When we evaluate whether or not to invest a client’s money in a stock, trying to asses where the market is going to go is low on our list of criteria to consider. To do this is essentially market timing. While one can build the case that the market predicted September 11, we can find no human who did. We know of no human who knows what that same market is predicting now.

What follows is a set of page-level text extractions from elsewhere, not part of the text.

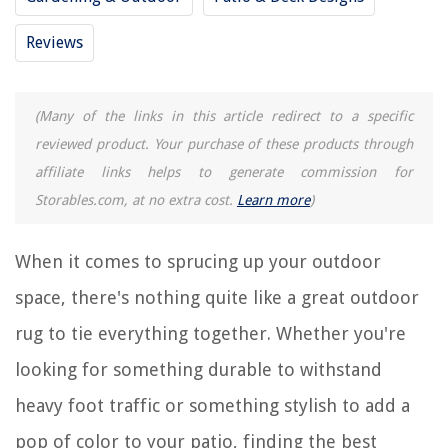
RELATED ARTICLES
Reviews
How To Clean A Patio Rug
(Many of the links in this article redirect to a specific
13 Best Infrared Patio Heater For 2025
reviewed product. Your purchase of these products through
8 Amazing Outdoor Rugs For Patios 9 X 12 Clearance for 2025
affiliate links helps to generate commission for
13 Best Patio Walkway Lights For 2025
Storables.com, at no extra cost.
Learn more
)
13 Best Outdoor Trampoline For 2025
When it comes to sprucing up your outdoor
REVIEWS
space, there's nothing quite like a great outdoor
The Rise of Pet-Conscious Home Design: 4 Ways It's Changing Modern
rug to tie everything together. Whether you're
Homes
looking for something durable to withstand
What Is Plywood Used For In Construction
heavy foot traffic or something stylish to add a
How To Harden A Sand Driveway
How To Fix A Leaky Hose Faucet
pop of color to your patio, finding the best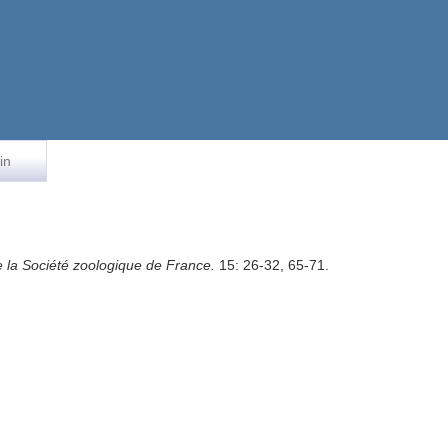
in
de la Société zoologique de France.
15: 26-32, 65-71.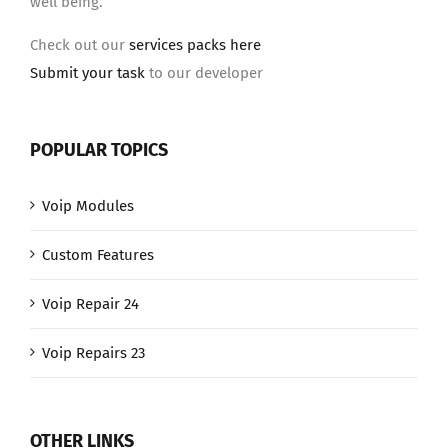
well being.
Check out our
services packs here
Submit your task
to our developer
POPULAR TOPICS
Voip Modules
Custom Features
Voip Repair 24
Voip Repairs 23
OTHER LINKS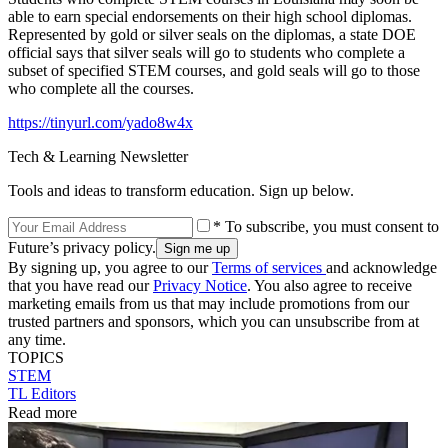
able to earn special endorsements on their high school diplomas.
Represented by gold or silver seals on the diplomas, a state DOE
official says that silver seals will go to students who complete a
subset of specified STEM courses, and gold seals will go to those
who complete all the courses.
https://tinyurl.com/yado8w4x
Tech & Learning Newsletter
Tools and ideas to transform education. Sign up below.
* To subscribe, you must consent to
Future’s privacy policy.
By signing up, you agree to our
Terms of services
and acknowledge
that you have read our
Privacy Notice
. You also agree to receive
marketing emails from us that may include promotions from our
trusted partners and sponsors, which you can unsubscribe from at
any time.
TOPICS
STEM
TL Editors
Read more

We do know that many studies have concluded market timing is a losing game. One of those studies, by Nejat Seyhun, at the University of Michigan School of Business Administration found that if you sat out of the market for the best 1.2% of all trading days from 1963 through 1993, you would have missed 95% of the market’s gains. In more graphic terms, if $1,000 was invested in the market during that period, it would have earned $23,000. However, if you sat out those 90 best days, your return would have only been $1,100. The lesson: market timing doesn’t pay and often can be very costly.

Our conclusion is to remain patient and to continue to hold and invest in a well-diversified group of common stocks of high quality companies with good long-term business prospects. As always, we continue our sensitivity toward price when investing. Valuation does matter. It helps reduce downside risk and enhances reward. Our long-term track record bears this out. And, we are quite confident that the world’s largest and strongest economy, the free U.S. market, will weather this crisis.